On our first trip together, we covered only a few blocks in a neighborhood of two-story white wooden houses in Columbus Ohio. I was pushing my sister Paula's stroller. (Ask her. She would no doubt say that I was always pushy.) At a few months old, she was oblivious to the great world around us--the bulbous cars parked along the street, the empty lot, dusty in the summer sun, or the brick store buildings up ahead on Cleveland Avenue. I, on the other hand, being ten years older, ten and a half when she was only six months old, I knew about everything.
As I walked, and she patted her chubby hands together, I daydreamed about how she would grow up with fond memories of her loving big sister and be eternally grateful for my attention and care. (Always about me, wasn't it, Paula?)
These little walks down the block were definitely not the only trips we took as children.

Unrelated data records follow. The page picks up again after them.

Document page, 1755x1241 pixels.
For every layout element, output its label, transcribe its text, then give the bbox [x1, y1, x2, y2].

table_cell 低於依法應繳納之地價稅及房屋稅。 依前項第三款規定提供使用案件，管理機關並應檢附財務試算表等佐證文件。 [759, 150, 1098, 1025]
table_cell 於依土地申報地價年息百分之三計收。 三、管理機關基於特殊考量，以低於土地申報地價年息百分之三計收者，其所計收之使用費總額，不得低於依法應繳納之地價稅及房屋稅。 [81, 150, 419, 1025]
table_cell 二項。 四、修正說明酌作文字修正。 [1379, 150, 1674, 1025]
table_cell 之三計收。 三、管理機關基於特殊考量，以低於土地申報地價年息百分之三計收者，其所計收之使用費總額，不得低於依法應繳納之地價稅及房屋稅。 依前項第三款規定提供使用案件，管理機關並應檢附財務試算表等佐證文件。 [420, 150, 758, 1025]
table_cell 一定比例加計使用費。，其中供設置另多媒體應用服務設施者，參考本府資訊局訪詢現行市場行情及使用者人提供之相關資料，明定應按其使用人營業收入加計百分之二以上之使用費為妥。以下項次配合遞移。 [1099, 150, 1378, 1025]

Our parents loved to load up the car and go--most anywhere. Sometimes long car trips, sometimes just a drive down to the Scioto River for a picnic. On Sunday drives in the Ohio countryside, seeing the landscape between our father's salt and pepper crewcut hair and our mother's black bun, we would shout out “Go left” or “Go right” or “Go straight” at each interseciton--a kind of sibling Mapquest. It was a democratic route finding that our dad adventurously accepted. “Go” was the operative word.